→ YOUR ASSIGNMENT:
Return, exactly and in full, the lines of the records below starting at the one with "Zubereitung von Speisen und nötige" and ending at the one with "An wen richtet sich dieser Kurs?", and no other lines.

┌──

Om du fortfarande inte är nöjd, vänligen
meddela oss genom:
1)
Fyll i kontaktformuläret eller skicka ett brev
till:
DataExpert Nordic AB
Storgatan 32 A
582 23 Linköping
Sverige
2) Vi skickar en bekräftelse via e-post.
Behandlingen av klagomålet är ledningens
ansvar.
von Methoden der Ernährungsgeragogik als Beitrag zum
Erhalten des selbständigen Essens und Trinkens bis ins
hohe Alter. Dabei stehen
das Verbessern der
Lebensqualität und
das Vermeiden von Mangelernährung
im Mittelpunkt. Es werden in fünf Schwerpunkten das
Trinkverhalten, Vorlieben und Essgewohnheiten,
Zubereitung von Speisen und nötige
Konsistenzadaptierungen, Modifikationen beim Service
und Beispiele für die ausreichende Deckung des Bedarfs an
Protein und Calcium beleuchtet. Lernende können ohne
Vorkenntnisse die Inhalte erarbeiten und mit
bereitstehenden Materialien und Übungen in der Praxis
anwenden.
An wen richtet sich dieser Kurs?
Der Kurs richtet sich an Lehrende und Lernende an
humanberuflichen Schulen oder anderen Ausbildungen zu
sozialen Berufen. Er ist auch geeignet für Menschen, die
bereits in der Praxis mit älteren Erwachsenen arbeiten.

└──
┌──

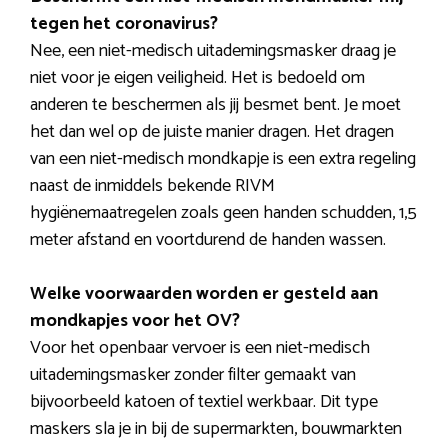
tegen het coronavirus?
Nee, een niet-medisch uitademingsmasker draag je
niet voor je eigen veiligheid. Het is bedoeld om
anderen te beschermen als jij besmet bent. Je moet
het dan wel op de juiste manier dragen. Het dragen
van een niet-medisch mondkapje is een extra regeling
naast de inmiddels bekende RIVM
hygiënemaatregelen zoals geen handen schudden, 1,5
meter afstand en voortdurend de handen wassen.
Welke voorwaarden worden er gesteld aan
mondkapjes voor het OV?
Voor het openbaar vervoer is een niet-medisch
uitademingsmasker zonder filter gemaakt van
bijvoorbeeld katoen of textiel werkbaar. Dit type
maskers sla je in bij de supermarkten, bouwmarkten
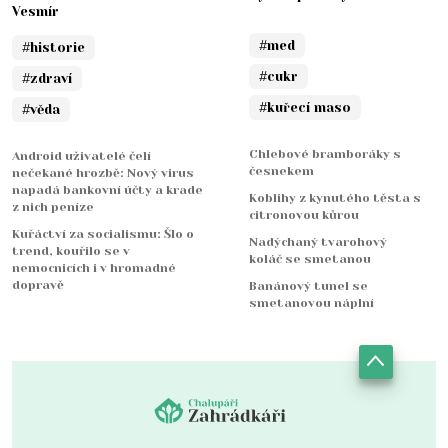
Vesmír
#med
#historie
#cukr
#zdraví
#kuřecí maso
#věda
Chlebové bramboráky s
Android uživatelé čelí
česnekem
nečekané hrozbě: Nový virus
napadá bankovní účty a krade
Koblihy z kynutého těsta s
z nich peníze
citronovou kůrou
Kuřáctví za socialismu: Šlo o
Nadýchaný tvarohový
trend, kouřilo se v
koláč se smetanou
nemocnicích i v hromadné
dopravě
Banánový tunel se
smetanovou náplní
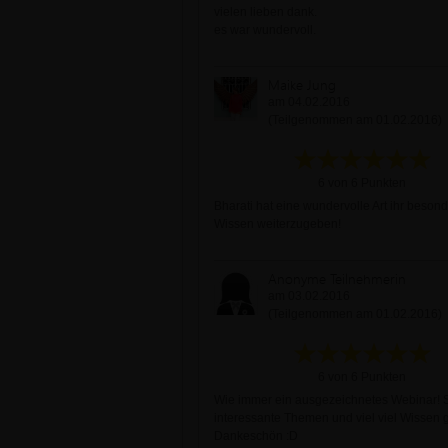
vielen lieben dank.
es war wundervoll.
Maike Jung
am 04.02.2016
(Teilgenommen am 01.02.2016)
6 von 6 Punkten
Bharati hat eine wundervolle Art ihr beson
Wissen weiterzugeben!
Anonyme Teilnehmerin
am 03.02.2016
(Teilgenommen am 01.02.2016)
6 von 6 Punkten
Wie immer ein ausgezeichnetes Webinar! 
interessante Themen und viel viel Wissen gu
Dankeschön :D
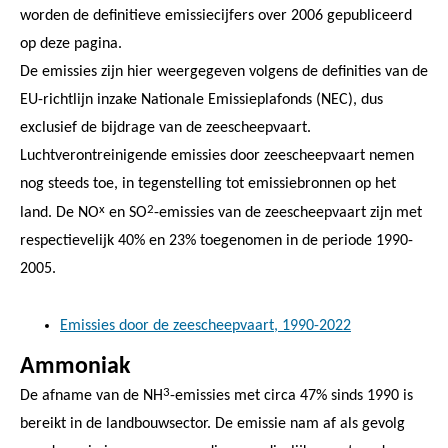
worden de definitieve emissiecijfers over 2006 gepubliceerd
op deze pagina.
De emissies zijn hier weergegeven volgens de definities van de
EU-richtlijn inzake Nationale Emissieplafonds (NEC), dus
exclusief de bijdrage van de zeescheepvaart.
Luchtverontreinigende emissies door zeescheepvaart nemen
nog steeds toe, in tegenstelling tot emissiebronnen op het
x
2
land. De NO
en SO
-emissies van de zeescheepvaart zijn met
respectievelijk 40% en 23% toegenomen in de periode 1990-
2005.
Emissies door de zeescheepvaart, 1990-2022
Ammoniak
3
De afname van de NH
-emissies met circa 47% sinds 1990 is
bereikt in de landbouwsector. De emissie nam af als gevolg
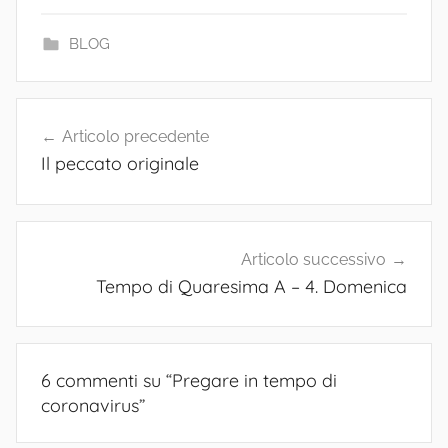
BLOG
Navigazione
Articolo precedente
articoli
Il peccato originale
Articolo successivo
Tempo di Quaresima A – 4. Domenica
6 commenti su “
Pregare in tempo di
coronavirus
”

└──

→ RESULT OF THIS TASK:
Zubereitung von Speisen und nötige
Konsistenzadaptierungen, Modifikationen beim Service
und Beispiele für die ausreichende Deckung des Bedarfs an
Protein und Calcium beleuchtet. Lernende können ohne
Vorkenntnisse die Inhalte erarbeiten und mit
bereitstehenden Materialien und Übungen in der Praxis
anwenden.
An wen richtet sich dieser Kurs?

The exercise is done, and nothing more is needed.